# Why your iPhone should be running the latest iOS



## peribro (Sep 6, 2009)

You should be running 12.4.1

https://www.bbc.co.uk/news/technology-49520355


----------



## JanHank (Mar 29, 2015)

peribro said:


> You should be running 12.4.1
> 
> https://www.bbc.co.uk/news/technology-49520355


My iPhone ( I've got one you know Peter :grin2 just says 12.4


----------



## Sprinta (Sep 15, 2010)

Mine auto updates anyway. 

Jan, go into settings, general and the software update. It will then tell you if it’s on the latest or offer an update if not.


----------



## JanHank (Mar 29, 2015)

It says automatic updates are on and it was going to try to install this update tonight, but I pressed update now and it says its preparing update:laugh:


----------



## JanHank (Mar 29, 2015)

:grin2: I am now 12.4.1 :grin2:


----------



## Drew (May 30, 2005)

For those who are interested in some Apple news, i.e. new and updated phones and Macs.


----------



## patp (Apr 30, 2007)

Does this apply to ipads too?


----------



## peribro (Sep 6, 2009)

The articles I read only referred to iPhones but the sensible thing must be to ensure that your iPad is also running the latest software release. I thought that all devices were automatically enabled for automatic updates but seemingly not as my son's iPhone was not running the latest release - it is now.


----------



## patp (Apr 30, 2007)

We were told, at the Apple store, to regularly turn the whole device off while plugged into the mains and within wifi range.
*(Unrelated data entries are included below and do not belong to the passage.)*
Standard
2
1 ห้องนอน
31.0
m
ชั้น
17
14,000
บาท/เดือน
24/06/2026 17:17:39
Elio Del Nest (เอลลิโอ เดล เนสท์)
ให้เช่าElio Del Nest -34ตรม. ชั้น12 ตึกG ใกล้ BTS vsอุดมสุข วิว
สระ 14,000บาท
I do this when i have updated the apps and need to charge it up.


----------



## peribro (Sep 6, 2009)

So long as you have autonomic updates switched on then I'm sure you're OK. I also think that regular reboots of your device are a good idea - whichever the manufacturer and be it a phone, tablet or computer.


----------



## Mrplodd (Mar 4, 2008)

But of course the nice(?) people at Apple only supply software updates for a certain period of time, and then they “don’t support” a particular model any more. Bit like Tom Tom really! 
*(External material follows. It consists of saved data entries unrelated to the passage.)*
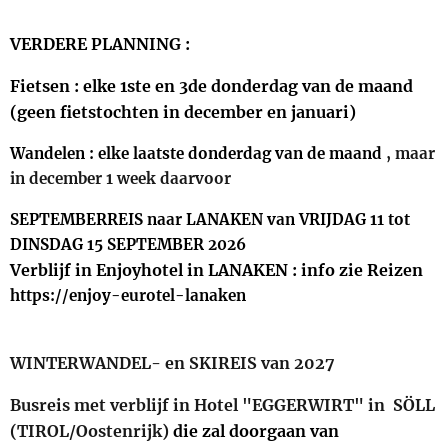
VERDERE PLANNING :
Fietsen : elke 1ste en 3de donderdag van de maand
(geen fietstochten in december en januari)
Wandelen : elke laatste donderdag van de maand
, maar
in december 1 week daarvoor
SEPTEMBERREIS naar LANAKEN van VRIJDAG 11 tot
DINSDAG 15 SEPTEMBER 2026
Verblijf in Enjoyhotel in LANAKEN : info zie Reizen
https://enjoy-eurotel-lanaken
WINTERWANDEL- en SKIREIS van 2027
Busreis met verblijf in Hotel "EGGERWIRT" in SÖLL
(TIROL/Oostenrijk)
die zal doorgaan van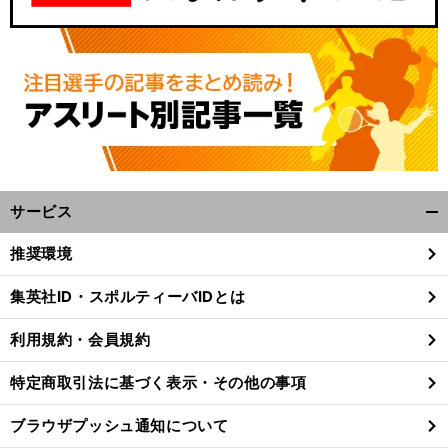
サービス
開
く/
推奨環境
閉
じ
集英社ID・スポルティーバIDとは
る
利用規約・会員規約
特定商取引法に基づく表示・その他の事項
ブラウザプッシュ通知について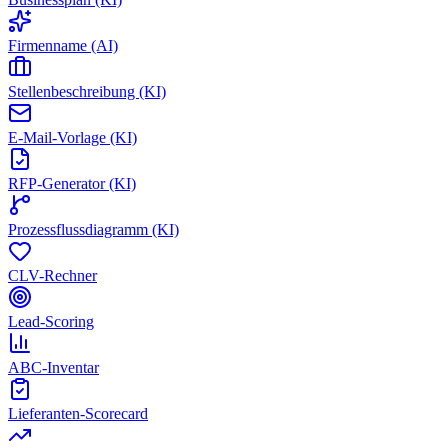
Firmenname (AI)
Stellenbeschreibung (KI)
E-Mail-Vorlage (KI)
RFP-Generator (KI)
Prozessflussdiagramm (KI)
CLV-Rechner
Lead-Scoring
ABC-Inventar
Lieferanten-Scorecard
I use an iPad mini that’s probably 4 years or more old now and get regular updates. Mrs P has an (older) iPad. She stopped getting software updates for it probably 2 years ago now! It still works, but she doesn’t do anything “sensitive” like banking on it! Far too risky!!

Likewise I have an old Huawei mobile phone, works fine but very few of the newer apps will load onto it, still makes phone calls and serves as a WiFi hotspot. Currently connected via it whilst reposing on a campsite on the Atlantic coast of France just south of St Nazaire gazing out at the sun setting over the Ile Normoutier! (And the battery still lasts for days at a time) 

Andy


----------



## JanHank (Mar 29, 2015)

I have an Apple computer that's 6 years old, it is still being updated every time there is a new version.


----------